## WHAT IS BEING ASKED
Copy out the records verbatim, starting with the line that contains "14: (125, 18)" and going on through the line that contains "80: (72, 180)", both included.

## PROVIDED INFORMATION

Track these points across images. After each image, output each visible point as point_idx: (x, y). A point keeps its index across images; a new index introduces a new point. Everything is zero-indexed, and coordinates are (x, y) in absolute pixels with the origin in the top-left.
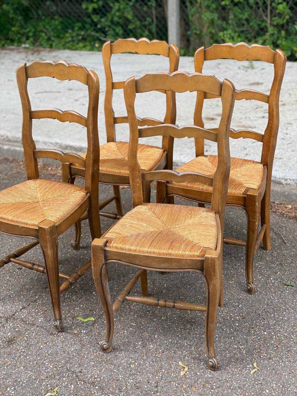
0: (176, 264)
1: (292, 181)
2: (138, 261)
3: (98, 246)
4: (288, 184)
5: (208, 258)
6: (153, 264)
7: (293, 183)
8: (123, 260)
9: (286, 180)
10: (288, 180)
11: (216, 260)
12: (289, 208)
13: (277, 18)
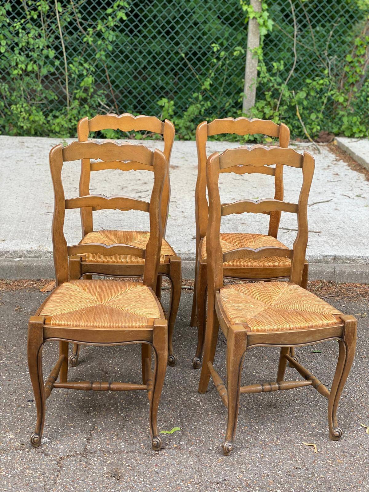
0: (319, 335)
2: (282, 340)
3: (242, 332)
5: (349, 322)
6: (298, 341)
8: (267, 342)
11: (356, 323)
13: (79, 91)
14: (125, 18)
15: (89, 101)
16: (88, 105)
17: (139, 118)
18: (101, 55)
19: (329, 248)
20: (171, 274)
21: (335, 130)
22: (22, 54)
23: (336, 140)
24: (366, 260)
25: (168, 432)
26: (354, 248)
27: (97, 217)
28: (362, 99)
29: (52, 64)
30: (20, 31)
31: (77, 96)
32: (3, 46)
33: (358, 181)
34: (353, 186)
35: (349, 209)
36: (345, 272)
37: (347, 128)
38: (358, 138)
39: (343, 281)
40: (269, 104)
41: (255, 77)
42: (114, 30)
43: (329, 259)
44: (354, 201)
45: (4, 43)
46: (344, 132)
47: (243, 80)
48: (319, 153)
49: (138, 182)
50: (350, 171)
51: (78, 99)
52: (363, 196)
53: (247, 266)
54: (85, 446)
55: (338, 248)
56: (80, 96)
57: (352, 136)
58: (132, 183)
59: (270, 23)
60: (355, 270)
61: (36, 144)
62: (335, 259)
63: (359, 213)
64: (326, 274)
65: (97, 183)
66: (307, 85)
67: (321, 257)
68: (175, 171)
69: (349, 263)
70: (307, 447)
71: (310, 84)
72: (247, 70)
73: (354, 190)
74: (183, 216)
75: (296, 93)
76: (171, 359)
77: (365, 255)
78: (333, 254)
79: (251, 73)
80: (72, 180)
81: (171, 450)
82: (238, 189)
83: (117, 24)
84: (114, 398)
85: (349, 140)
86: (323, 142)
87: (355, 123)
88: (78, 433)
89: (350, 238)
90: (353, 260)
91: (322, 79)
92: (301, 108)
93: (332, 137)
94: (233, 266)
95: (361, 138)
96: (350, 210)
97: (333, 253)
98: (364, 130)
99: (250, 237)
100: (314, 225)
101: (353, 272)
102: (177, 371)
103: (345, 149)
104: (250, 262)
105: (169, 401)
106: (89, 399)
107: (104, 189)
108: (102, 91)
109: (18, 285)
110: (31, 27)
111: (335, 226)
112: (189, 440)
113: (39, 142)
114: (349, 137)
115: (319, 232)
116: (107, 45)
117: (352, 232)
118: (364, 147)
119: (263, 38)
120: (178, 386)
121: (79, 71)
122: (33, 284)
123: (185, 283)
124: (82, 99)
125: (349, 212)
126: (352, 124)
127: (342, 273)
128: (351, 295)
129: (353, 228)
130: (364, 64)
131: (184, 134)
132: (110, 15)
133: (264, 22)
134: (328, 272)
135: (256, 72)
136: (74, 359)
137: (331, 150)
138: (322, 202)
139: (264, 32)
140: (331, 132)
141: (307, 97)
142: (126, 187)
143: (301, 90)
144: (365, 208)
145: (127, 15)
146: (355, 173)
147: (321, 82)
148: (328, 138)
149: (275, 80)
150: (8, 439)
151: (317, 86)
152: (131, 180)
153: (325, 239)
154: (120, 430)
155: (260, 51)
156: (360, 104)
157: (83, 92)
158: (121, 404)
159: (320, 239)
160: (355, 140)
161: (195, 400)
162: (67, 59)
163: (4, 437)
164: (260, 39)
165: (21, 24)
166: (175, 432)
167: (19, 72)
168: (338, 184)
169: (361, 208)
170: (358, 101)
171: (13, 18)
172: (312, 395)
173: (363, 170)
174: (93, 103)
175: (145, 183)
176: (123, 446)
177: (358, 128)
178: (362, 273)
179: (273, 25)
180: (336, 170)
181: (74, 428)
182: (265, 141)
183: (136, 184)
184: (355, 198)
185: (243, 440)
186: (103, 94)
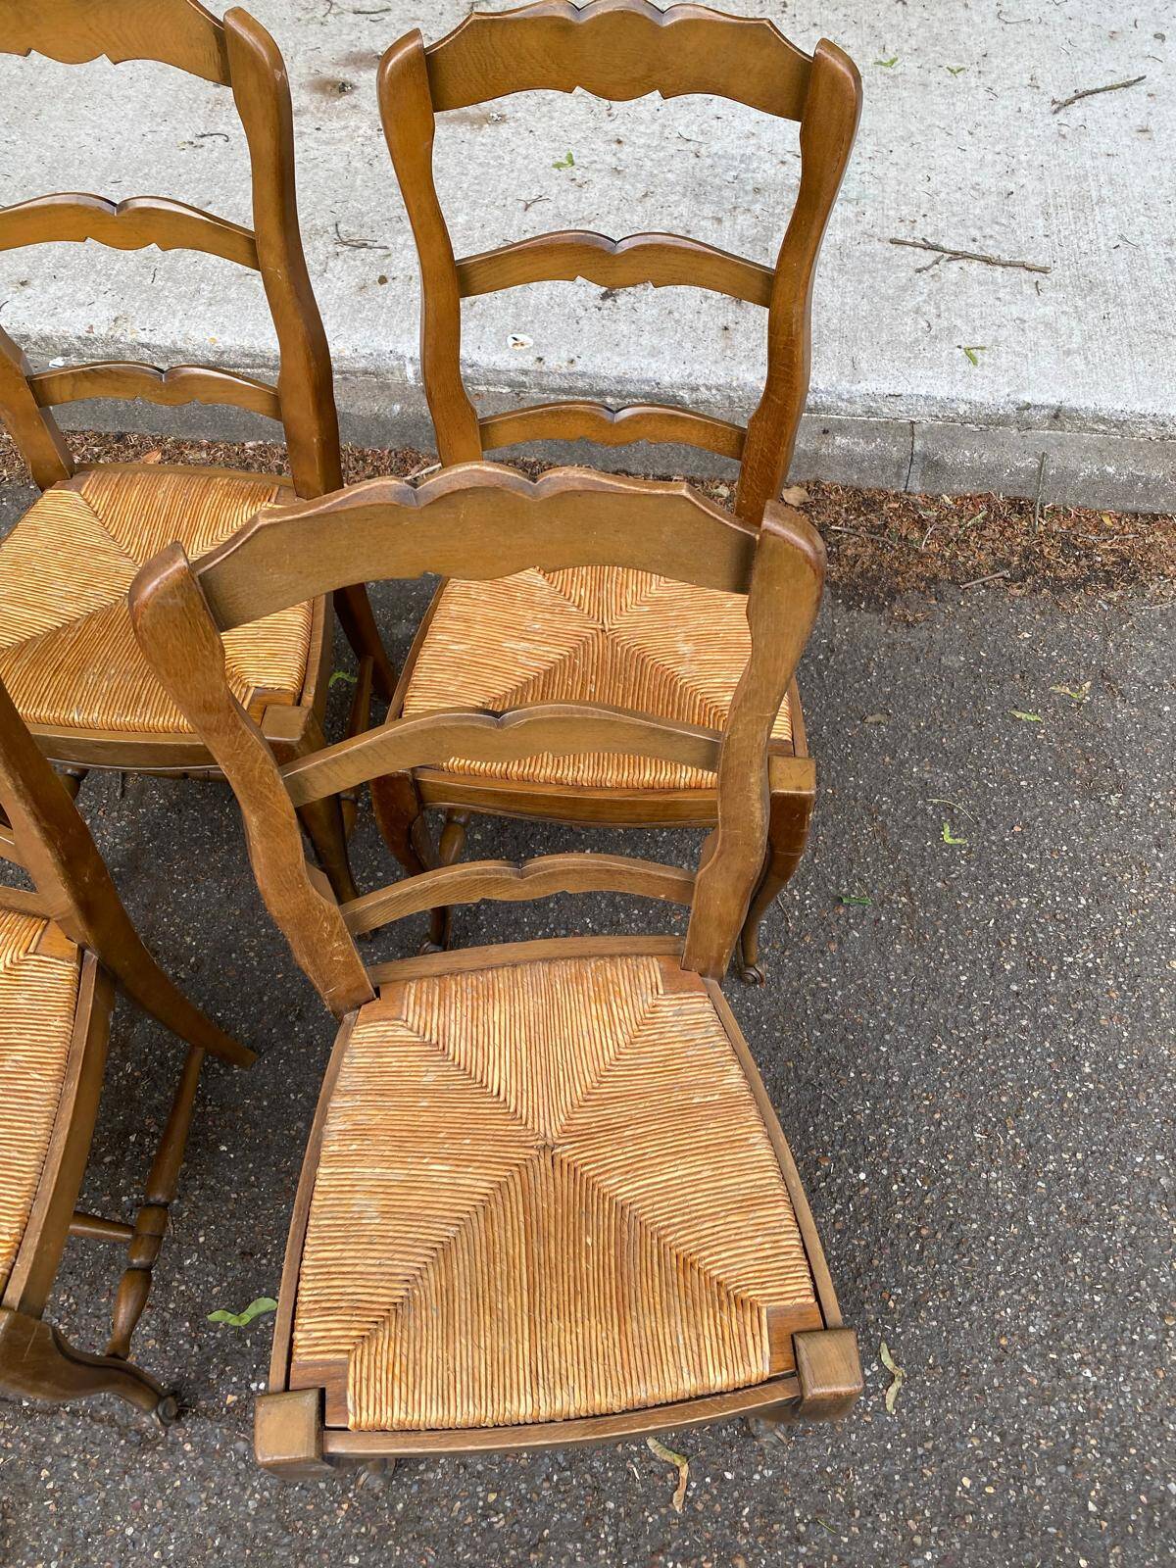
1: (714, 391)
4: (702, 402)
7: (718, 397)
9: (695, 389)
10: (702, 389)
12: (722, 496)
24: (1163, 425)
25: (234, 1320)
36: (1075, 475)
39: (1062, 500)
43: (1036, 416)
60: (1111, 470)
62: (1056, 417)
64: (1010, 474)
67: (1011, 409)
69: (1104, 432)
74: (614, 162)
77: (1165, 411)
78: (1053, 402)
81: (210, 1424)
90: (1120, 425)
101: (1103, 476)
111: (1111, 229)
115: (1044, 271)
127: (1066, 477)
134: (1019, 470)
138: (1106, 89)
153: (1050, 310)
159: (1033, 310)
178: (1133, 480)
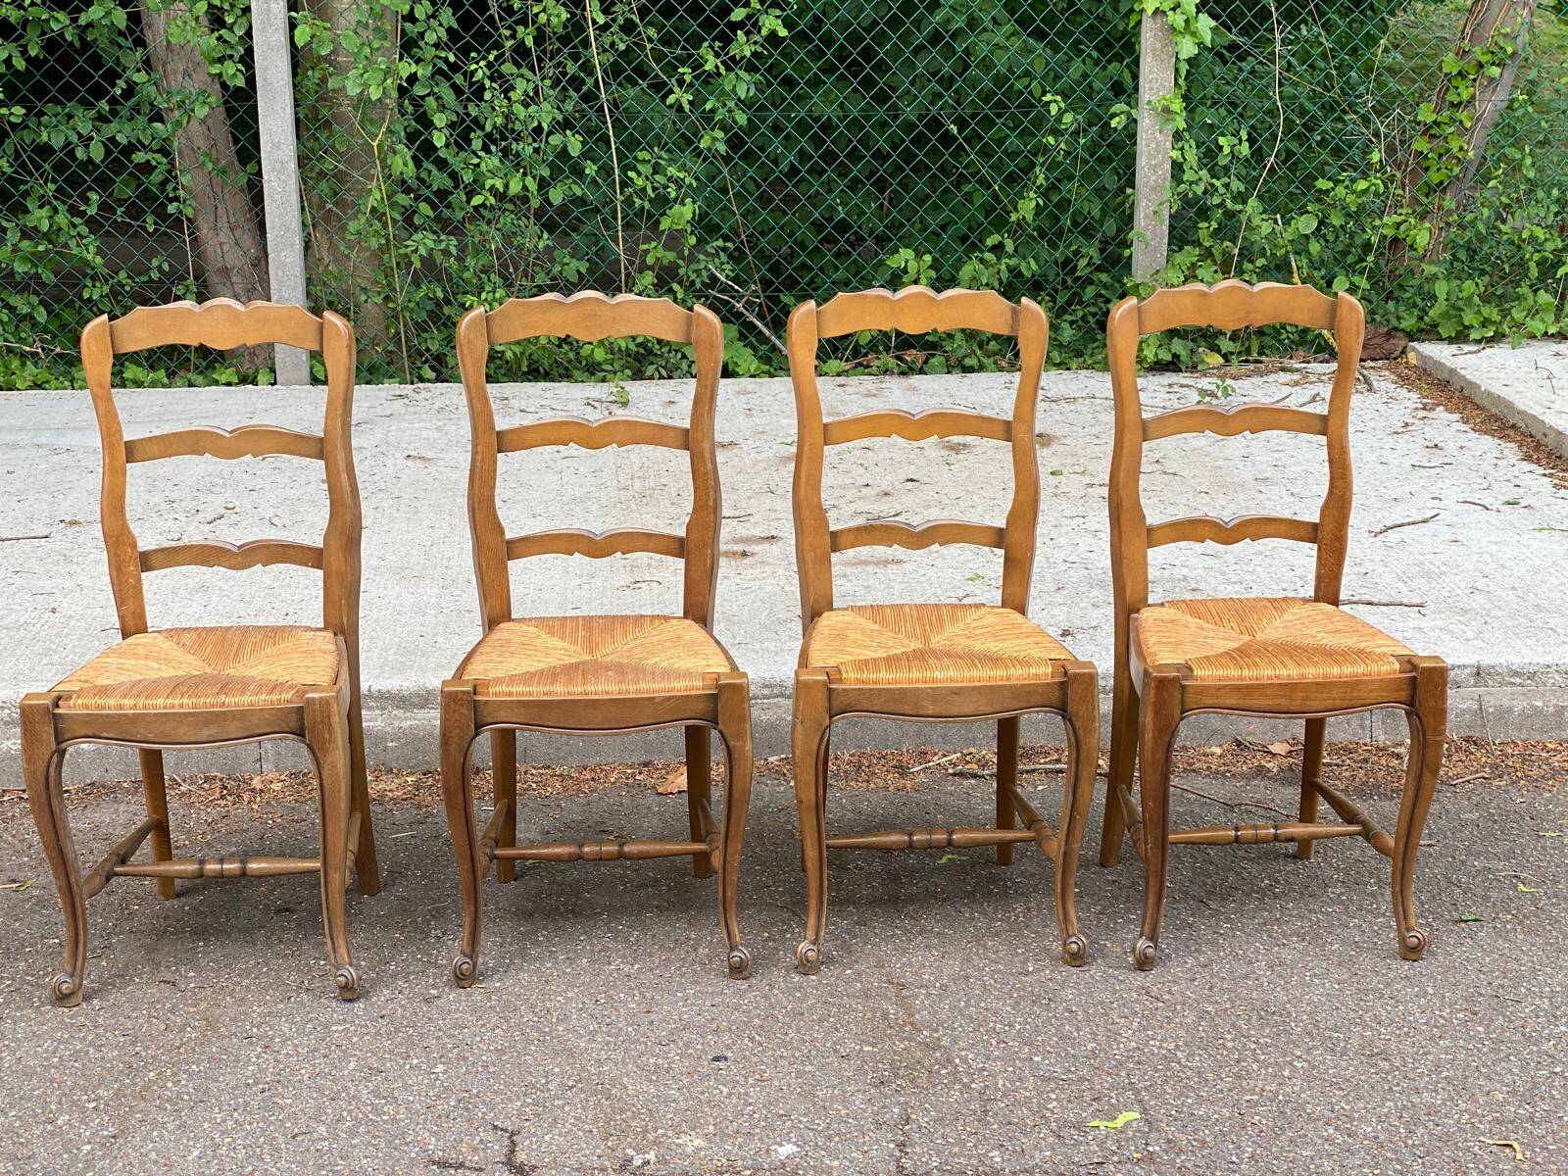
13: (654, 244)
14: (783, 32)
15: (682, 271)
16: (680, 283)
17: (949, 298)
18: (715, 139)
19: (1455, 644)
20: (1071, 708)
21: (1409, 322)
22: (493, 148)
23: (1414, 349)
25: (1110, 1124)
26: (1529, 642)
27: (777, 589)
28: (1482, 228)
29: (578, 172)
30: (487, 83)
31: (650, 260)
32: (440, 130)
33: (1500, 462)
34: (1489, 478)
35: (1494, 539)
36: (1510, 710)
37: (1446, 316)
38: (1479, 342)
39: (1507, 735)
40: (1208, 254)
41: (1165, 179)
42: (751, 68)
43: (1463, 675)
44: (1502, 517)
45: (440, 120)
46: (1435, 326)
47: (1129, 191)
48: (1370, 389)
49: (864, 490)
50: (1472, 435)
51: (651, 268)
52: (1524, 503)
53: (1278, 677)
54: (898, 1160)
55: (1483, 645)
56: (658, 259)
57: (1460, 337)
58: (849, 495)
59: (1205, 24)
60: (1539, 704)
61: (543, 402)
62: (1478, 674)
63: (1524, 549)
64: (1457, 716)
65: (749, 498)
66: (1320, 196)
68: (960, 456)
69: (1521, 684)
70: (1494, 1149)
71: (1327, 192)
72: (1142, 162)
73: (1496, 486)
75: (1287, 223)
76: (1074, 946)
78: (1471, 662)
79: (1154, 168)
80: (674, 494)
81: (1129, 1166)
82: (1156, 500)
83: (760, 49)
84: (940, 1047)
85: (1454, 348)
86: (1374, 360)
87: (1470, 298)
88: (869, 1130)
89: (1512, 617)
90: (1530, 676)
91: (1365, 176)
92: (1305, 261)
93: (1400, 342)
94: (1241, 678)
95: (1490, 341)
96: (1496, 543)
97: (1471, 659)
98: (1496, 317)
99: (1265, 607)
100: (1401, 585)
101: (1535, 708)
102: (1092, 977)
103: (1446, 376)
104: (1285, 666)
105: (1093, 1051)
106: (873, 1052)
107: (773, 515)
108: (720, 243)
109: (593, 779)
110: (515, 70)
111: (1461, 584)
112: (1169, 1141)
113: (549, 394)
114: (1451, 340)
115: (1421, 605)
116: (730, 111)
117: (1515, 600)
118: (1503, 367)
119: (1184, 67)
120: (1106, 1014)
121: (654, 189)
122: (633, 776)
123: (1056, 757)
124: (663, 268)
125: (1495, 548)
126: (1460, 303)
127: (1503, 713)
128: (1535, 772)
129: (1514, 589)
130: (1472, 129)
131: (960, 353)
132: (740, 25)
133: (1187, 21)
134: (1463, 712)
135: (1168, 166)
136: (810, 954)
137: (1404, 380)
138: (1409, 524)
139: (1188, 48)
140: (1395, 329)
141: (1318, 229)
142: (834, 506)
143: (1303, 211)
144: (1537, 534)
145: (788, 23)
146: (1488, 442)
147: (1362, 185)
148: (1387, 346)
149: (1227, 186)
150: (689, 1150)
151: (1350, 198)
152: (843, 487)
153: (1440, 623)
154: (979, 1121)
155: (1178, 105)
156: (1476, 245)
157: (666, 247)
158: (964, 1060)
159: (1426, 623)
160: (1474, 348)
161: (1160, 1047)
162: (621, 157)
163: (679, 1145)
164: (1177, 70)
165: (490, 65)
166: (1128, 1124)
167: (487, 199)
168: (1446, 474)
169: (1526, 536)
170: (1468, 234)
171: (465, 51)
172: (1480, 1024)
173: (1511, 433)
174: (693, 277)
175: (886, 494)
176: (998, 1159)
177: (1479, 312)
178: (1559, 711)
179: (1214, 30)
180: (1432, 433)
181: (855, 1118)
182: (1203, 361)
183: (861, 498)
184: (1502, 508)
185: (1316, 1139)
186: (724, 249)
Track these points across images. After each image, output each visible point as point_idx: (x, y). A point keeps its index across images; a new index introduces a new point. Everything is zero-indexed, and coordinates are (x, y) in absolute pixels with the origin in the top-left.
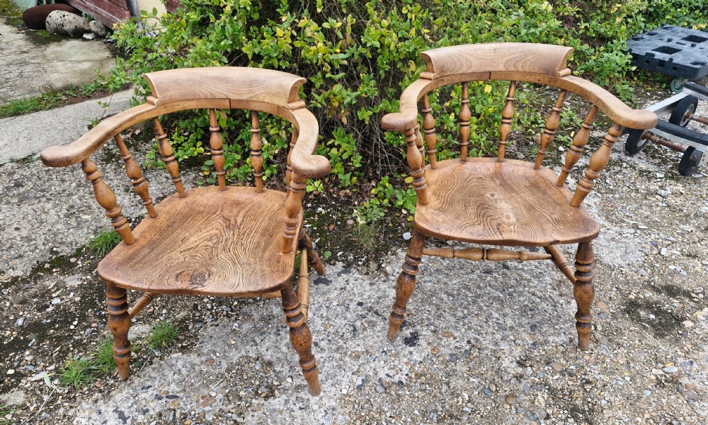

## RESPONSE BOX
14: (125, 18)
15: (89, 101)
16: (88, 105)
17: (139, 118)
18: (101, 55)
19: (329, 248)
20: (171, 274)
21: (335, 130)
22: (22, 54)
23: (336, 140)
24: (366, 260)
25: (168, 432)
26: (354, 248)
27: (97, 217)
28: (362, 99)
29: (52, 64)
30: (20, 31)
31: (77, 96)
32: (3, 46)
33: (358, 181)
34: (353, 186)
35: (349, 209)
36: (345, 272)
37: (347, 128)
38: (358, 138)
39: (343, 281)
40: (269, 104)
41: (255, 77)
42: (114, 30)
43: (329, 259)
44: (354, 201)
45: (4, 43)
46: (344, 132)
47: (243, 80)
48: (319, 153)
49: (138, 182)
50: (350, 171)
51: (78, 99)
52: (363, 196)
53: (247, 266)
54: (85, 446)
55: (338, 248)
56: (80, 96)
57: (352, 136)
58: (132, 183)
59: (270, 23)
60: (355, 270)
61: (36, 144)
62: (335, 259)
63: (359, 213)
64: (326, 274)
65: (97, 183)
66: (307, 85)
67: (321, 257)
68: (175, 171)
69: (349, 263)
70: (307, 447)
71: (310, 84)
72: (247, 70)
73: (354, 190)
74: (183, 216)
75: (296, 93)
76: (171, 359)
77: (365, 255)
78: (333, 254)
79: (251, 73)
80: (72, 180)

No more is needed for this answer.